Reproduce the text of every item with each instance of "Placa de Video" replaced by "Tarjeta de Video" and no other changes. Omit the pictures from the output.
§
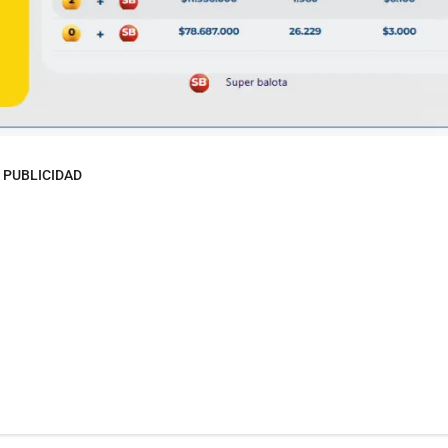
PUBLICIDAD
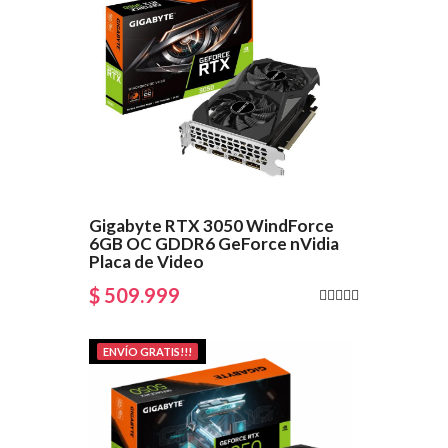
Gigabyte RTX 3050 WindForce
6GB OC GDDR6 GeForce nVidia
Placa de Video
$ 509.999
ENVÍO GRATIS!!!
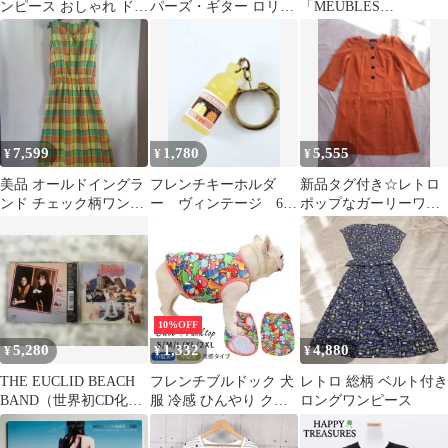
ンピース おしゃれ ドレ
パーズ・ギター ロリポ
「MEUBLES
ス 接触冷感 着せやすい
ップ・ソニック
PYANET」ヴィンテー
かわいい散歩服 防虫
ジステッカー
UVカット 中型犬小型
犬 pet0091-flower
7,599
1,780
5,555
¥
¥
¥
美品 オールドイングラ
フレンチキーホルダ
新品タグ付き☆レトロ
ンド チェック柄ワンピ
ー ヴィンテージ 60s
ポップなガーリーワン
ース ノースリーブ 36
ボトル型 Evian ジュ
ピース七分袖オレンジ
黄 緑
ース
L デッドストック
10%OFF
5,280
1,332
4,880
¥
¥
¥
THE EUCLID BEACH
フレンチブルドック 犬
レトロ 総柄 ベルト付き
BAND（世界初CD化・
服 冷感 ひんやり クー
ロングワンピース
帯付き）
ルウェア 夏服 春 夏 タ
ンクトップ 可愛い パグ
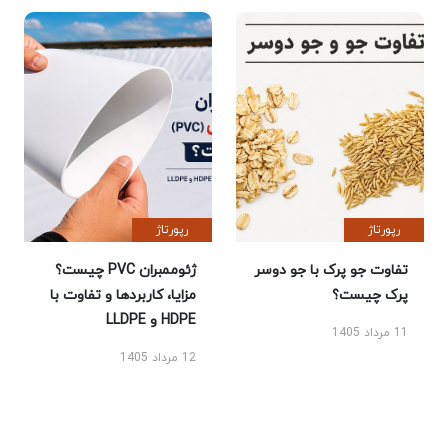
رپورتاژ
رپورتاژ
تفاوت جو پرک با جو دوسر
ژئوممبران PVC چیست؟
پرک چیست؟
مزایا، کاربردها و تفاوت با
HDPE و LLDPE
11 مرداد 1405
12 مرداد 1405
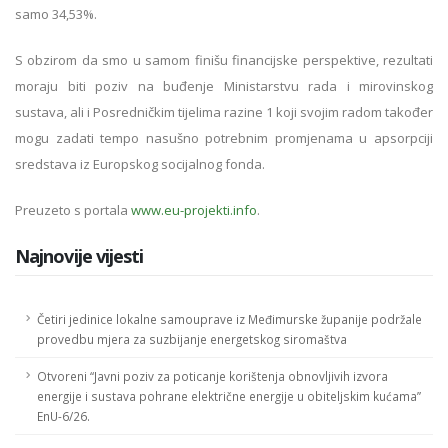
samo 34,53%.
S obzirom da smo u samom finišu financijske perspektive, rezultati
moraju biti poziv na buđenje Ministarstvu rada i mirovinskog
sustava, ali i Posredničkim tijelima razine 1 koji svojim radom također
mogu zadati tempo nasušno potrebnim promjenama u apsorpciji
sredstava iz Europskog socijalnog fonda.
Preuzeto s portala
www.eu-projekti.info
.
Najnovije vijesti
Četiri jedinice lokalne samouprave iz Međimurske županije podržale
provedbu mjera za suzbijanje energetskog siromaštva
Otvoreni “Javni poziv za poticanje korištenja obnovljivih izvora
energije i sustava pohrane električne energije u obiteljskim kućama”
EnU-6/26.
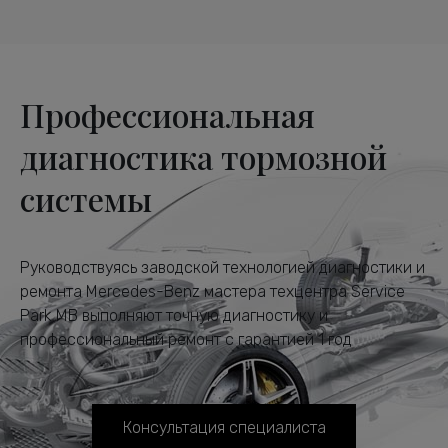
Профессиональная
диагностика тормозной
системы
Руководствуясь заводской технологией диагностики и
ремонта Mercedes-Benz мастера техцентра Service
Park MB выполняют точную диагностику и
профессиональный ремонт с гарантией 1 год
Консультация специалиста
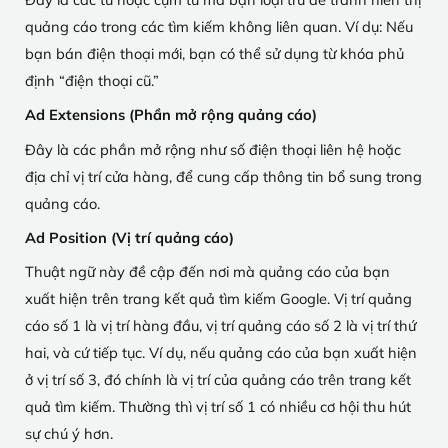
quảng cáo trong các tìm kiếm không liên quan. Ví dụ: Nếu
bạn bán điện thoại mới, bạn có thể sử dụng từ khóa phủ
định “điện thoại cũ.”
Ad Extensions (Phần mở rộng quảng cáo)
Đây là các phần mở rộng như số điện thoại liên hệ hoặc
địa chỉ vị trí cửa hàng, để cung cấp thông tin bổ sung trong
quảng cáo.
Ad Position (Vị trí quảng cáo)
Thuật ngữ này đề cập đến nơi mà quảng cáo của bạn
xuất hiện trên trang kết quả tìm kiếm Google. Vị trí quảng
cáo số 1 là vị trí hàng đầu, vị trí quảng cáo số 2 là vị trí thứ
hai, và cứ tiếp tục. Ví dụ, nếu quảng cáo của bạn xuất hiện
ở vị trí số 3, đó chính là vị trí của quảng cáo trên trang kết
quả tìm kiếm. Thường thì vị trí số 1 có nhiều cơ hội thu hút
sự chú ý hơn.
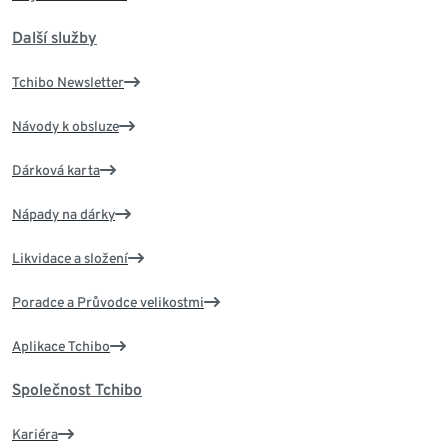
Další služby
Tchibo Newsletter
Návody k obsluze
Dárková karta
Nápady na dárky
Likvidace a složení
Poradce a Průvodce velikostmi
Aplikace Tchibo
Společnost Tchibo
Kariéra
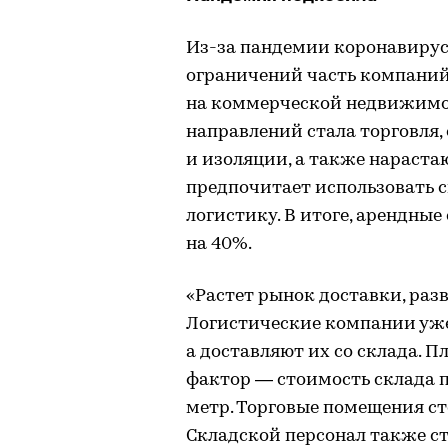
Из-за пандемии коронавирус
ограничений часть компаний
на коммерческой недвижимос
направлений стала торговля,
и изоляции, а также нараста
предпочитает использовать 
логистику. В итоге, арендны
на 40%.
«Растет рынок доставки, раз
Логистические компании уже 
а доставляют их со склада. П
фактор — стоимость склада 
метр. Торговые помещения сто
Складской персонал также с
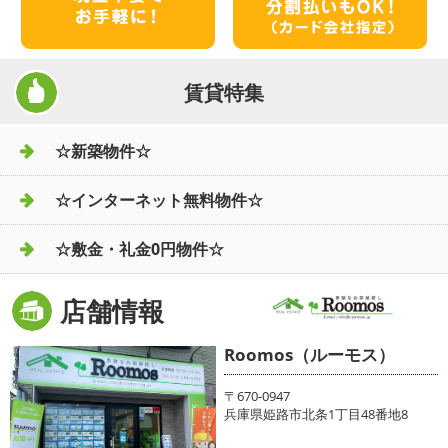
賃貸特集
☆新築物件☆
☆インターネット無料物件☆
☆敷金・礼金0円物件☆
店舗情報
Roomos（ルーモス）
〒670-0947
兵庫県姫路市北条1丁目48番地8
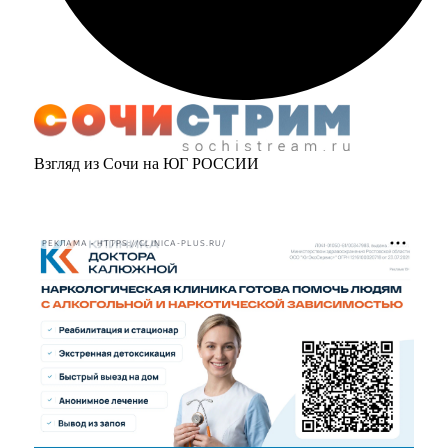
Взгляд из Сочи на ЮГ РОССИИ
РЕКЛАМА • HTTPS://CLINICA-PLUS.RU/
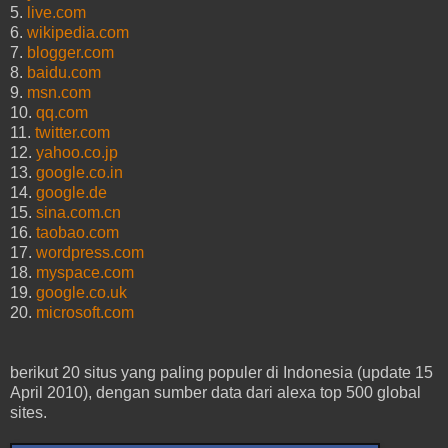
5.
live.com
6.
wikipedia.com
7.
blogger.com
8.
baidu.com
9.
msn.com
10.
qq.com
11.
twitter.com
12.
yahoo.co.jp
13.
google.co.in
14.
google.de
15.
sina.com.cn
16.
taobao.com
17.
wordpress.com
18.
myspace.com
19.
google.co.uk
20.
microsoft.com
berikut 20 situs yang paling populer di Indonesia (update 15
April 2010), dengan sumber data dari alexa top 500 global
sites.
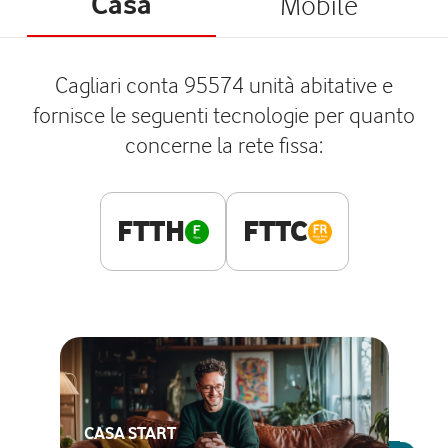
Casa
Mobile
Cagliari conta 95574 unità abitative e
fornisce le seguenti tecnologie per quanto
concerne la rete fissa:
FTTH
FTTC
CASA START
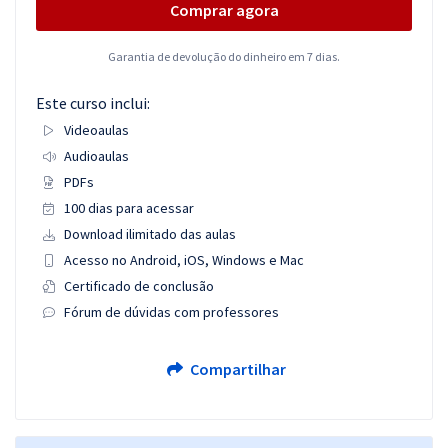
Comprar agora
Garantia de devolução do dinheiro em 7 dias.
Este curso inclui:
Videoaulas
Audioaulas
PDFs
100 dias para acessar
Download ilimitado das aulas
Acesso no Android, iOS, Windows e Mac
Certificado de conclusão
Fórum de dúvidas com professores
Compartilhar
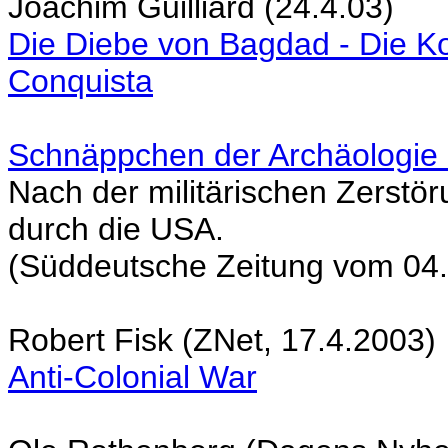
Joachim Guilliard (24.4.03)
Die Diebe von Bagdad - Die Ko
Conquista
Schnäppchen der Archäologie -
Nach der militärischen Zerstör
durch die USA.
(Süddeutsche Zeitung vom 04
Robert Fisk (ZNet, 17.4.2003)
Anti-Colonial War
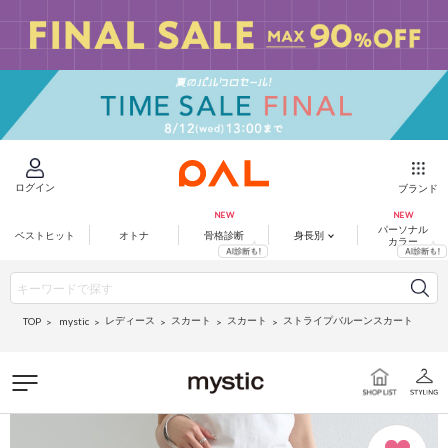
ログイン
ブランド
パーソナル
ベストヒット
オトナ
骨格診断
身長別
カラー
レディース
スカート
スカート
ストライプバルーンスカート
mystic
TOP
§
- **Result of this exercise**
PUBLICIDAD
Gigabyte RTX 3050 WindForce
6GB OC GDDR6 GeForce nVidia
Tarjeta de Video
$ 509.999
ENVÍO GRATIS!!!
ンピース おしゃれ ドレ
パーズ・ギター ロリポ
「MEUBLES
ス 接触冷感 着せやすい
ップ・ソニック
PYANET」ヴィンテー
かわいい散歩服 防虫
ジステッカー
UVカット 中型犬小型
犬 pet0091-flower
7,599
1,780
5,555
¥
¥
¥
美品 オールドイングラ
フレンチキーホルダ
新品タグ付き☆レトロ
ンド チェック柄ワンピ
ー ヴィンテージ 60s
ポップなガーリーワン
ース ノースリーブ 36
ボトル型 Evian ジュ
ピース七分袖オレンジ
黄 緑
ース
L デッドストック
10%OFF
5,280
1,332
4,880
¥
¥
¥
THE EUCLID BEACH
フレンチブルドック 犬
レトロ 総柄 ベルト付き
BAND（世界初CD化・
服 冷感 ひんやり クー
ロングワンピース
帯付き）
ルウェア 夏服 春 夏 タ
ンクトップ 可愛い パグ
رپورتاژ
رپورتاژ
تفاوت جو پرک با جو دوسر
ژئوممبران PVC چیست؟
پرک چیست؟
مزایا، کاربردها و تفاوت با
HDPE و LLDPE
11 مرداد 1405
12 مرداد 1405
samo 34,53%.
S obzirom da smo u samom finišu financijske perspektive, rezultati
moraju biti poziv na buđenje Ministarstvu rada i mirovinskog
sustava, ali i Posredničkim tijelima razine 1 koji svojim radom također
mogu zadati tempo nasušno potrebnim promjenama u apsorpciji
sredstava iz Europskog socijalnog fonda.
Preuzeto s portala
www.eu-projekti.info
.
Najnovije vijesti
Četiri jedinice lokalne samouprave iz Međimurske županije podržale
provedbu mjera za suzbijanje energetskog siromaštva
Otvoreni “Javni poziv za poticanje korištenja obnovljivih izvora
energije i sustava pohrane električne energije u obiteljskim kućama”
EnU-6/26.
Профессиональная
диагностика тормозной
системы
Руководствуясь заводской технологией диагностики и
ремонта Mercedes-Benz мастера техцентра Service
Park MB выполняют точную диагностику и
профессиональный ремонт с гарантией 1 год
Консультация специалиста
quảng cáo trong các tìm kiếm không liên quan. Ví dụ: Nếu
bạn bán điện thoại mới, bạn có thể sử dụng từ khóa phủ
định “điện thoại cũ.”
Ad Extensions (Phần mở rộng quảng cáo)
Đây là các phần mở rộng như số điện thoại liên hệ hoặc
địa chỉ vị trí cửa hàng, để cung cấp thông tin bổ sung trong
quảng cáo.
Ad Position (Vị trí quảng cáo)
Thuật ngữ này đề cập đến nơi mà quảng cáo của bạn
xuất hiện trên trang kết quả tìm kiếm Google. Vị trí quảng
cáo số 1 là vị trí hàng đầu, vị trí quảng cáo số 2 là vị trí thứ
hai, và cứ tiếp tục. Ví dụ, nếu quảng cáo của bạn xuất hiện
ở vị trí số 3, đó chính là vị trí của quảng cáo trên trang kết
quả tìm kiếm. Thường thì vị trí số 1 có nhiều cơ hội thu hút
sự chú ý hơn.
Další služby
Tchibo Newsletter
Návody k obsluze
Dárková karta
Nápady na dárky
Likvidace a složení
Poradce a Průvodce velikostmi
Aplikace Tchibo
Společnost Tchibo
Kariéra
Из-за пандемии коронавирус
ограничений часть компаний
на коммерческой недвижимос
направлений стала торговля,
и изоляции, а также нараста
предпочитает использовать 
логистику. В итоге, арендны
на 40%.
«Растет рынок доставки, раз
Логистические компании уже 
а доставляют их со склада. П
фактор — стоимость склада 
метр. Торговые помещения сто
Складской персонал также с
賃貸特集
☆新築物件☆
☆インターネット無料物件☆
☆敷金・礼金0円物件☆
店舗情報
Roomos（ルーモス）
〒670-0947
兵庫県姫路市北条1丁目48番地8
Взгляд из Сочи на ЮГ РОССИИ
РЕКЛАМА • HTTPS://CLINICA-PLUS.RU/
5.
live.com
6.
wikipedia.com
7.
blogger.com
8.
baidu.com
9.
msn.com
10.
qq.com
11.
twitter.com
12.
yahoo.co.jp
13.
google.co.in
14.
google.de
15.
sina.com.cn
16.
taobao.com
17.
wordpress.com
18.
myspace.com
19.
google.co.uk
20.
microsoft.com
berikut 20 situs yang paling populer di Indonesia (update 15
April 2010), dengan sumber data dari alexa top 500 global
sites.
Casa
Mobile
Cagliari conta 95574 unità abitative e
fornisce le seguenti tecnologie per quanto
concerne la rete fissa:
FTTH
FTTC
CASA START
Comprar agora
Garantia de devolução do dinheiro em 7 dias.
Este curso inclui:
Videoaulas
Audioaulas
PDFs
100 dias para acessar
Download ilimitado das aulas
Acesso no Android, iOS, Windows e Mac
Certificado de conclusão
Fórum de dúvidas com professores
Compartilhar
Joachim Guilliard (24.4.03)
Die Diebe von Bagdad - Die Ko
Conquista
Schnäppchen der Archäologie -
Nach der militärischen Zerstör
durch die USA.
(Süddeutsche Zeitung vom 04
Robert Fisk (ZNet, 17.4.2003)
Anti-Colonial War
ログイン
ブランド
パーソナル
ベストヒット
オトナ
骨格診断
身長別
カラー
レディース
スカート
スカート
ストライプバルーンスカート
mystic
TOP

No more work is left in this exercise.